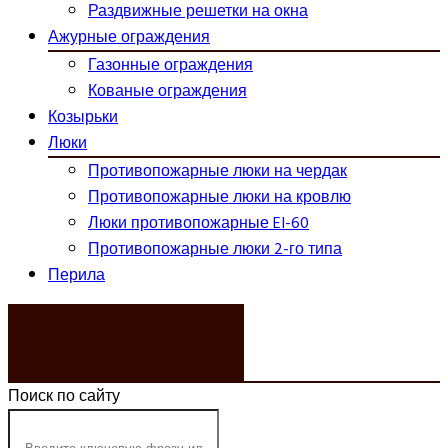
Раздвижные решетки на окна
Ажурные ограждения
Газонные ограждения
Кованые ограждения
Козырьки
Люки
Противопожарные люки на чердак
Противопожарные люки на кровлю
Люки противопожарные EI-60
Противопожарные люки 2-го типа
Перила
ЗАКАЗАТЬ ЗВОНОК
Поиск по сайту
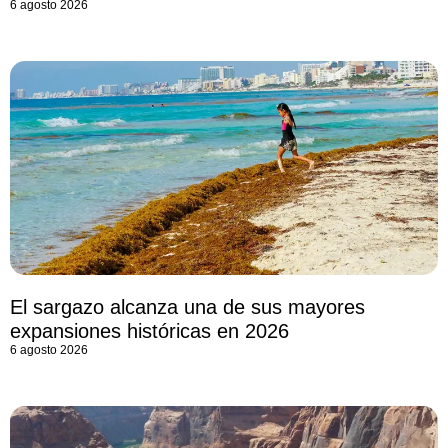
6 agosto 2026
El sargazo alcanza una de sus mayores
expansiones históricas en 2026
6 agosto 2026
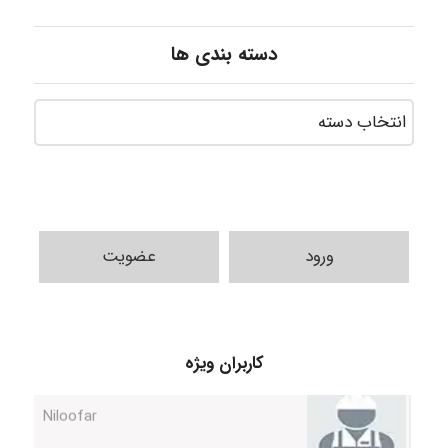
دسته بندی ها
ورود
عضویت
HaddadiMahsa
Niloofar
کاربران ویژه
USER124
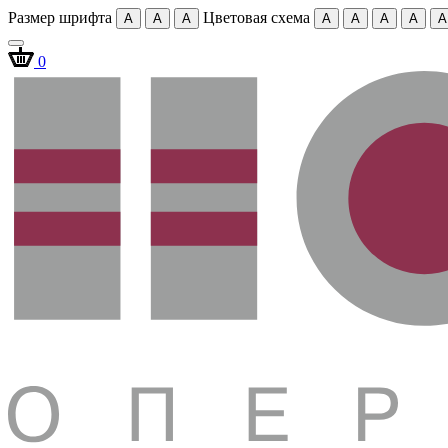
Размер шрифта
Цветовая схема
A
A
A
A
A
A
A
A
0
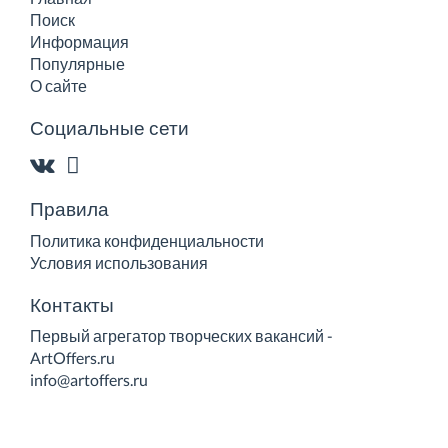
Поиск
Информация
Популярные
О сайте
Социальные сети
Правила
Политика конфиденциальности
Условия использования
Контакты
Первый агрегатор творческих вакансий -
ArtOffers.ru
info@artoffers.ru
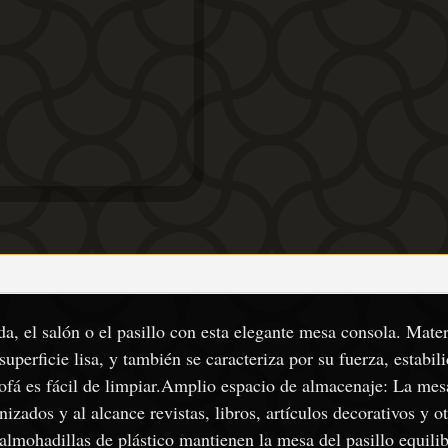
a, el salón o el pasillo con esta elegante mesa consola. Mate
superficie lisa, y también se caracteriza por su fuerza, estabi
sofá es fácil de limpiar.Amplio espacio de almacenaje: La mes
zados y al alcance revistas, libros, artículos decorativos y ot
 almohadillas de plástico mantienen la mesa del pasillo equilib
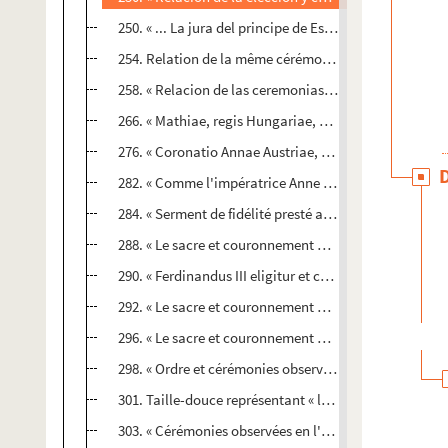
250. « ... La jura del principe de España, D. Phelipe ter
254. Relation de la même cérémonie, en langue frança
258. « Relacion de las ceremonias... en la jura que se 
266. « Mathiae, regis Hungariae, electio in Romanoru
276. « Coronatio Annae Austriae, conjugis Mathiae, R
282. « Comme l'impératrice Anne d'Austriche, femme d
284. « Serment de fidélité presté au prince d'Espagne,
288. « Le sacre et couronnement de l'impératrice Léon
290. « Ferdinandus III eligitur et coronatur rex Ungari
292. « Le sacre et couronnement du roy de Hongrie, Fe
296. « Le sacre et couronnement de l'impératrice Léo
298. « Ordre et cérémonies observées au sacre et cour
301. Taille-douce représentant « l'élection du roy des 
303. « Cérémonies observées en l'élection du roy des 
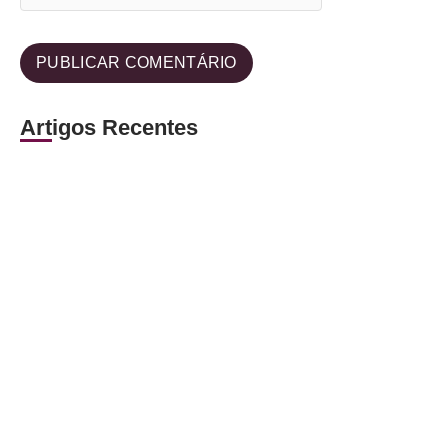
Artigos Recentes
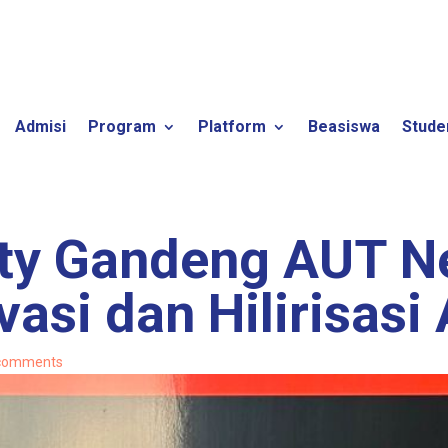
Admisi
Program
Platform
Beasiswa
Stude
ity Gandeng AUT N
vasi dan Hilirisas
comments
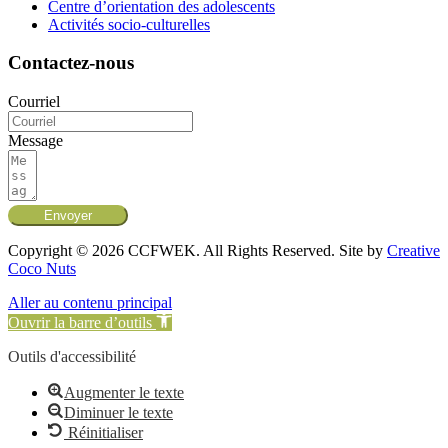
Centre d’orientation des adolescents
Activités socio-culturelles
Contactez-nous
Courriel
Message
Envoyer
Copyright © 2026 CCFWEK. All Rights Reserved. Site by
Creative
Coco Nuts
Aller au contenu principal
Ouvrir la barre d’outils
Outils d'accessibilité
Augmenter le texte
Diminuer le texte
Réinitialiser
○ ○ ○ ○ ○ ○ ○
> Your objective:
Locate the word "jura" in the data above. Copy every line carrying it.

> Exercise result:
250. « ... La jura del principe de España, D. Phelipe ter
258. « Relacion de las ceremonias... en la jura que se 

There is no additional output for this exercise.